On funding, it would be recalled that the past National Working Committee members led by the former Edo State governor, Comrade Adams Oshiomhole and the Caretaker/Extraordinary National Convention Planning Committee had traded words over the money that came into the party’s coffers through the sales of the nomination and expression of interest forms and the money left on the coffers of the part. 
While it was alleged that the NWC squandered N16 billion raised through the sales of forms, the NWC also alleged that it left N6 billion in the coffers of APC before they left. 


Further, he said, “As Nigerians, we must wake up to the reality that there cannot be a strong democracy without strong political parties. Once our political leaders are unable to orient themselves to respect and recognise proposals from the party’s bureaucracy, they will be weak in respecting, recognising or working with proposals from government bureaucracies when elected to office.
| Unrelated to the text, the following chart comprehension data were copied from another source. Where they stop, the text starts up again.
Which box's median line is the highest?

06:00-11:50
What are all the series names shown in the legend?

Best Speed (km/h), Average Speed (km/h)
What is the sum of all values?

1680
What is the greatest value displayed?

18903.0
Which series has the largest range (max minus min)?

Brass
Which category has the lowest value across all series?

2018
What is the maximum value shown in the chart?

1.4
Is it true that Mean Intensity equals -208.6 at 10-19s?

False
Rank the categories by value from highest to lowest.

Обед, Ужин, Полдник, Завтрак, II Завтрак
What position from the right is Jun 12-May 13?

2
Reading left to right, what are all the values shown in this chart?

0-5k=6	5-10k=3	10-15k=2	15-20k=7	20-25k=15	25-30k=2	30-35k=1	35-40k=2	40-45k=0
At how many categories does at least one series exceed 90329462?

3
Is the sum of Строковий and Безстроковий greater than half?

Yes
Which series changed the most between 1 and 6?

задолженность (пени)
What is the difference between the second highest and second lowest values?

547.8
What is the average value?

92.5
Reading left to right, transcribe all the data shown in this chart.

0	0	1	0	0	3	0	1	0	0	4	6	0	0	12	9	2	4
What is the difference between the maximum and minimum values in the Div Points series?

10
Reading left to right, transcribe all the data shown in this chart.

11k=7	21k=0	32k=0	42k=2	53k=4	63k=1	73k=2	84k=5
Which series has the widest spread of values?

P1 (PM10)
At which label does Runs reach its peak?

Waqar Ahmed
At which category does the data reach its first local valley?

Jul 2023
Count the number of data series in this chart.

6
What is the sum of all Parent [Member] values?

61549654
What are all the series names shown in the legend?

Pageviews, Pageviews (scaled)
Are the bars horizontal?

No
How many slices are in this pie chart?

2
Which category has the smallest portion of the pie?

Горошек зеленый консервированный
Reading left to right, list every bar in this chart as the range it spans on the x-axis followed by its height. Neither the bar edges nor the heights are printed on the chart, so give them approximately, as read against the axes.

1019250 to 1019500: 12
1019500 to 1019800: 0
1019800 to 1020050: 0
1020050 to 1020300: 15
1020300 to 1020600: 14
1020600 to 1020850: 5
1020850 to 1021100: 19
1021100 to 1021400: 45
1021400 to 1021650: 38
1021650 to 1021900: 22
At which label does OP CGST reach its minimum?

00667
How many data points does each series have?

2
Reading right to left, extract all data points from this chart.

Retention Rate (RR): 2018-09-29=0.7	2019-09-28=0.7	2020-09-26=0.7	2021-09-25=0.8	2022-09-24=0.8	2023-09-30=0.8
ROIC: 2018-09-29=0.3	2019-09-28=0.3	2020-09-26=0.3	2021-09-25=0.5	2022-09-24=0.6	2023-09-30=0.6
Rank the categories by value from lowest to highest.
There is no shortcut to these issues!


“Once our parties are unable to recognise and respect the value of bureaucracies to guide processes of decision making and implementation within the party, elected leaders that they produce would most likely go into government with a mindset that at best disregard proposals and recommendations from civil service and other government bureaucracies”.


“This can only breed administrative authoritarianism, which as argued by Camilla Stivers in the book Bureaucracy, and the Study of Administration, ‘Administrative authoritarianism, officiousness, and arbitrariness are much more serious threats to the rights and liberties of the individual… The real protection of the citizens lies in the development of a high degree of democratic consciousness among the administrative hierarchy.’


“For us to be able to develop the needed democratic consciousness among the hierarchy of our political leaders, we need to focus ourselves on issues that will support the development of strong bureaucracies in our parties. As things are, what exists as bureaucracies in our political parties are highly fragile and hardly guide processes of decision making and implementation.”